The Ghost Rules That Quietly Kill Momentum
We have sat in boardrooms with brilliant SME leaders who all share the same frustration. They have the talent. They have the product. But for some reason, the business feels like it is moving through wet cement.
Every SME reaches a point where the engine starts to feel heavy. In the beginning, you were agile. You moved fast because there was nothing between an idea and an action. But as you grew, you added “safety gear.”
When we dig into the operations, we don’t find a lack of effort. We find inherited constraints. These are the rules that no one remembers writing. They aren’t in your employee handbook or posted on the walls. They live in the air, passed down through the years like old stories.
“That’s how we’ve always done it.” “We tried that once, and it didn’t work.” “It wouldn’t work here.”
To an outsider, these sound like wisdom. But for a growing business, they are invisible anchors. They are the “Ghosts of Operations Past.”
Why Modern Leaders are Hunting Ghosts
The most successful leaders I work with have realised a simple truth: You cannot scale a 2026 business using the scars of 2018.
Early in your journey, you likely created a rule to fix a specific mistake. Perhaps a client was unhappy, or a staff member made a bad call. At that moment, the rule was a safety net. But years later, that staff member is gone, and the client has moved on. Yet, the rule remains.
This creates an “invisible tax” on your speed. While your competitors are moving fast, your team is still jumping through hoops to avoid a risk that died years ago. You aren’t being careful; you are being captured by your own past.
The Hero’s Journey: From Stagnation to Velocity
Admitting that your “standard procedures” are actually bottlenecks is the hardest part of leadership. It requires you to cross a threshold. You have to move from the “Ordinary World” of doing things the way they’ve always been done into the “Ordeal” of questioning everything.

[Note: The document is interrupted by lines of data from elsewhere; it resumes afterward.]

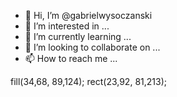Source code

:- 👋 Hi, I’m @gabrielwysoczanski
- 👀 I’m interested in ...
- 🌱 I’m currently learning ...
- 💞️ I’m looking to collaborate on ...
- 📫 How to reach me ...

<!---
gabrielwysoczanski/gabrielwysoczanski is a ✨ special ✨ repository because its `README.md` (this file) appears on your GitHub profile.
You can click the Preview link to take a look at your changes.
--->
fill(34,68, 89,124);
rect(23,92, 81,213);
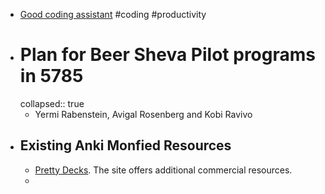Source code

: - [Good coding assistant](https://supermaven.com/) #coding #productivity
- # Plan for Beer Sheva Pilot programs in 5785
  collapsed:: true
	- Yermi Rabenstein, Avigal Rosenberg and Kobi Ravivo
- ## Existing Anki Monfied Resources
	- [Pretty Decks](https://ankidecks.com/decks/about/115/show). The site offers additional commercial resources.
	-
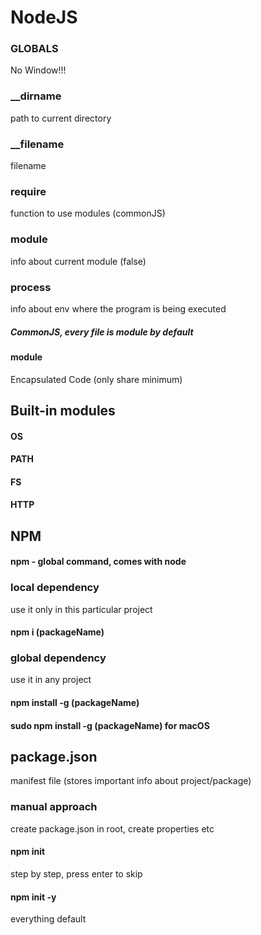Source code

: # NodeJS
### GLOBALS
No Window!!!
### __dirname
path to current directory
### __filename
filename
### require
function to use modules (commonJS)
### module 
info about current module (false)
### process
info about env where the program is being executed

##### CommonJS, every file is module by default
#### module
Encapsulated Code (only share minimum)
## Built-in modules
#### OS
#### PATH
#### FS
#### HTTP

## NPM 
#### npm - global command, comes with node
### local dependency
use it only in this particular project
#### npm i (packageName)
### global dependency
use it in any project
#### npm install -g (packageName)
#### sudo npm install -g (packageName)  for macOS
## package.json
manifest file (stores important info about project/package)
### manual approach
create package.json in root, create properties etc
#### npm init
step by step, press enter to skip
#### npm init -y
everything default
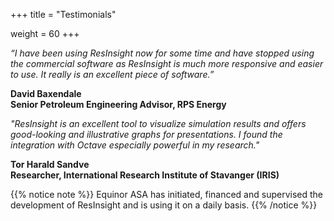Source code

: +++
title = "Testimonials"

weight = 60
+++

*“I have been using ResInsight now for some time and have stopped using the commercial software as ResInsight is much more responsive and easier to use. It really is an excellent piece of software.”*

**David Baxendale<br>
Senior Petroleum Engineering Advisor, RPS Energy**

*"ResInsight is an excellent tool to visualize simulation results and offers good-looking and illustrative graphs for presentations. I found the integration with Octave especially powerful in my research."*

**Tor Harald Sandve<br>
Researcher, International Research Institute of Stavanger (IRIS)**

{{% notice note %}}
Equinor ASA has initiated, financed and supervised the development of ResInsight and is using it on a daily basis. 
{{% /notice %}}

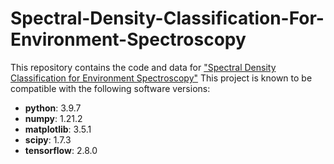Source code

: # Spectral-Density-Classification-For-Environment-Spectroscopy

This repository contains the code and data for ["Spectral Density Classification for Environment Spectroscopy"](https://arxiv.org/abs/2308.00831#:~:text=Spectral%20densities%20encode%20the%20relevant,to%20determining%20the%20system%27s%20dynamics.) This project is known to be compatible with the following software versions:

- **python**: 3.9.7
- **numpy**: 1.21.2
- **matplotlib**: 3.5.1
- **scipy**: 1.7.3
- **tensorflow**: 2.8.0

The penny drops when you realise: The rules didn’t protect the business. They just paved a smooth road to staying exactly where you are.

A Practical Solution: The Rule Expiry Metric
How do you reclaim your velocity? You start giving your rules a “best before” date.

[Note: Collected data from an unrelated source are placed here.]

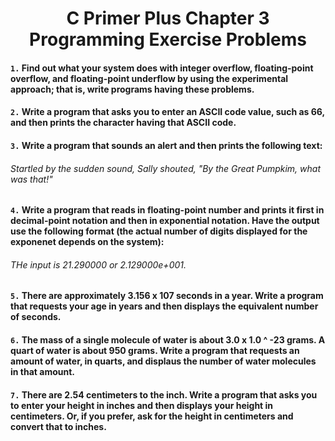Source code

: # <h1 align='center'> C Primer Plus Chapter 3 Programming Exercise Problems

#### `1.` Find out what your system does with integer overflow, floating-point overflow, and floating-point underflow by using the experimental approach; that is, write programs having these problems.

#### `2.` Write a program that asks you to enter an ASCII code value, such as 66, and then prints the character having that ASCII code.

#### `3.` Write a program that sounds an alert and then prints the following text:

###### Startled by the sudden sound, Sally shouted, "By the Great Pumpkim, what was that!"

#### `4.` Write a program that reads in floating-point number and prints it first in decimal-point notation and then in exponential notation. Have the output use the following format (the actual number of digits displayed for the exponenet depends on the system):

###### THe input is 21.290000 or 2.129000e+001.

#### `5.` There are approximately 3.156 x 107 seconds in a year. Write a program that requests your age in years and then displays the equivalent number of seconds.

#### `6.` The mass of a single molecule of water is about 3.0 x 1.0 ^ -23 grams. A quart of water is about 950 grams. Write a program that requests an amount of water, in quarts, and displaus the number of water molecules in that amount. 

#### `7.` There are 2.54 centimeters to the inch. Write a program that asks you to enter your height in inches and then displays your height in centimeters. Or, if you prefer, ask for the height in centimeters and convert that to inches. 
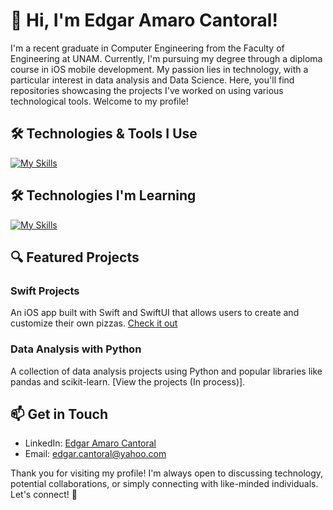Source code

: # 👋 Hi, I'm Edgar Amaro Cantoral!

I'm a recent graduate in Computer Engineering from the Faculty of Engineering at UNAM. Currently, I'm pursuing my degree through a diploma course in iOS mobile development. My passion lies in technology, with a particular interest in data analysis and Data Science. Here, you'll find repositories showcasing the projects I've worked on using various technological tools. Welcome to my profile!

## 🛠️ Technologies & Tools I Use

[![My Skills](https://skillicons.dev/icons?i=py,swift,java,c,cpp,html,css,js,gcp,github,linux,sklearn)](https://skillicons.dev)

## 🛠️ Technologies I'm Learning

[![My Skills](https://skillicons.dev/icons?i=r)](https://skillicons.dev)

## 🔍 Featured Projects

### Swift Projects
An iOS app built with Swift and SwiftUI that allows users to create and customize their own pizzas. [Check it out](https://github.com/EdgarAmaro9257/EjerciciosDiplomadoIOS)

### Data Analysis with Python
A collection of data analysis projects using Python and popular libraries like pandas and scikit-learn. [View the projects (In process)].

## 📫 Get in Touch

- LinkedIn: [Edgar Amaro Cantoral](https://www.linkedin.com/in/edgar-amaro-cantoral-286086229/)
- Email: [edgar.cantoral@yahoo.com](mailto:edgar.cantoral@yahoo.com)

Thank you for visiting my profile! I'm always open to discussing technology, potential collaborations, or simply connecting with like-minded individuals. Let's connect! 🚀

The most agile companies use a Rule Expiry Metric. Every internal policy or “standard way of doing things” is treated as a temporary solution to a specific problem.
How to Start Your Audit:
- Ask “Why” Three Times: When a team member says “, We don’t do it that way,” keep digging until you find the original mistake that created the rule.
- Check the Expiry: If the technology, the person, or the market condition that caused that mistake is gone, the rule must go too.

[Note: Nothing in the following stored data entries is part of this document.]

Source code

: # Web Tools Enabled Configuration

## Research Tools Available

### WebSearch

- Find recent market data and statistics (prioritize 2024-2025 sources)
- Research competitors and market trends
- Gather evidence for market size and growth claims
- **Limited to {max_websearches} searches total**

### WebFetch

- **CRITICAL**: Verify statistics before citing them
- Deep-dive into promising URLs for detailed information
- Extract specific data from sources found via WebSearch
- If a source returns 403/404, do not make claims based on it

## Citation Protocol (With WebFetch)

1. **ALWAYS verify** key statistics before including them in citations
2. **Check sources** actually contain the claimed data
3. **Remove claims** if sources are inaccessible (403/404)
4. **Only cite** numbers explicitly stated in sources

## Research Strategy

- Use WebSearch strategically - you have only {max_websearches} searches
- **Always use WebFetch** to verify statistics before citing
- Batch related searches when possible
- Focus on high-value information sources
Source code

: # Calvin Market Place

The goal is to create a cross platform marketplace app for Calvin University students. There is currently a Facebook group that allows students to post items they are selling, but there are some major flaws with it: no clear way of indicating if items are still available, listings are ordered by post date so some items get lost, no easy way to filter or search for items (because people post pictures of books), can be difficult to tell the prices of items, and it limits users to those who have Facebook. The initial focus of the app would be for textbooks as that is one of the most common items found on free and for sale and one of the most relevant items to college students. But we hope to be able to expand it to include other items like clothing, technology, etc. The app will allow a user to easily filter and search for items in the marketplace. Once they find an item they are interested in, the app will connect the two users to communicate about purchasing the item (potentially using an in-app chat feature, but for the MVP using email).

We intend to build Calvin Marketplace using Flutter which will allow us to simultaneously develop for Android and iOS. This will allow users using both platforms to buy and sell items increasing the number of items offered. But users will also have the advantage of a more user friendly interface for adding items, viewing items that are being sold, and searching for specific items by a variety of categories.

- The Sunset Clause: Make it a habit to review every major process once a year. If it doesn’t solve a current, measurable problem, it’s just friction you’ve learned to tolerate.
Reclaiming Your Business
You didn’t build this company to manage a museum of old mistakes. You built it to be a fast, responsive engine.
The rules that built your foundation shouldn’t become your ceiling. If you cannot name the specific, current failure that a rule prevents, kill the rule. Stop paying for the past and start investing in your momentum.